--- Seçilmiş Bölüm ---
İstanbul Adliyesinin 13. Ağır Ceza mahkemesince Ergenekon Davası gerekçeli kararının geç yazılmasından ortaya çıkan, mağduriyetleri gidermesi cihetindeki kararları, takdire şayan bir durum idi. İlker Başbuğ ve diğer tutuklularla ilgili aldığı kararı hepimiz takdirle karşıladık.
Ama görünen şu ki, meğer; “turpun büyüğü heybedeymiş” AYM’de…
Twitter kararı başlı başına bir hukuk skandalıdır. Neticesi itibariyle özgürlük vb. gibi gerekçeler sıralansa da, bireysel başvuru usul ve esasları katledilmiştir. Çünkü Anayasa Mahkemesine bireysel başvuru için, normal muhakemenin, yargı sürecinin sona ermesi ve AYM’den başka yargı alternatifi kalmamış olması lazımdır. Fakat AYM bunların hiçbirisine dikkat etmeden yapılan başvuruyu kabul etmiş ve adeta kendi çalışma usul ve esaslarını göz ardı ederek, hele bir de “telafisi mümkün olmayan zarar”a sebebiyet vermemek gibi akla ziyan bir gerekçeyi de vazederek bir skandala imza atmıştır.
---
▶ **Görevler**:
1. Twitter kararı üzerine yazılmış metindeki şu cümleyi İngilizceye çevirin: “Twitter kararı başlı başına bir hukuk skandalıdır.”
2. Dökümün ilk satırından "picture [1, 0, 59, 1241]" geçen satıra kadar, bu satır da dahil olmak üzere, satırları hiç değiştirmeden yeniden yazın.
--- Kaynak Dökümü ---
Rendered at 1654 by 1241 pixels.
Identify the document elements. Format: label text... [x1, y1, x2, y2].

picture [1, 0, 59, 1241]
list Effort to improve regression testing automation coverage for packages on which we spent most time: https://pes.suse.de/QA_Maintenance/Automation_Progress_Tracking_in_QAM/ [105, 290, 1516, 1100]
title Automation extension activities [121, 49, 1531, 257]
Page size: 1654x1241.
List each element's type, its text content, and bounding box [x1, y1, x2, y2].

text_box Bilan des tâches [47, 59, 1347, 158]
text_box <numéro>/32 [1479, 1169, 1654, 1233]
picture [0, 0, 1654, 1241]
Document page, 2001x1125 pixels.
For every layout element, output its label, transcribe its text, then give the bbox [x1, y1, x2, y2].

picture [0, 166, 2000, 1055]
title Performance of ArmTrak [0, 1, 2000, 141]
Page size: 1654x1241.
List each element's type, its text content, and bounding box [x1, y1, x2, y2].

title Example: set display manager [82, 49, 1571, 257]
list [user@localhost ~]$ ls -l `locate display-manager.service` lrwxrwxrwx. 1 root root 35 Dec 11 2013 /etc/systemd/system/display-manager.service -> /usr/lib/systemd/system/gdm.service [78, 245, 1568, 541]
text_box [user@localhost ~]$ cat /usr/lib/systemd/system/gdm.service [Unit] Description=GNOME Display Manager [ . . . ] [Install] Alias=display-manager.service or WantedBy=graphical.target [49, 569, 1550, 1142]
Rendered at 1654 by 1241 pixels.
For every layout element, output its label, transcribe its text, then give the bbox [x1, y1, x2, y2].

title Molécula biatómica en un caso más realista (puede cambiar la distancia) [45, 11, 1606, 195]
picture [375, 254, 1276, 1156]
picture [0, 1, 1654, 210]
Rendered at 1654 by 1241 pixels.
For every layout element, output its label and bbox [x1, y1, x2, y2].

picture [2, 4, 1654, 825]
---
▶ **Görev Bazında Çözümler**:
1. The Twitter decision is a legal scandal in and of itself.

2.
Rendered at 1654 by 1241 pixels.
Identify the document elements. Format: label text... [x1, y1, x2, y2].

picture [1, 0, 59, 1241]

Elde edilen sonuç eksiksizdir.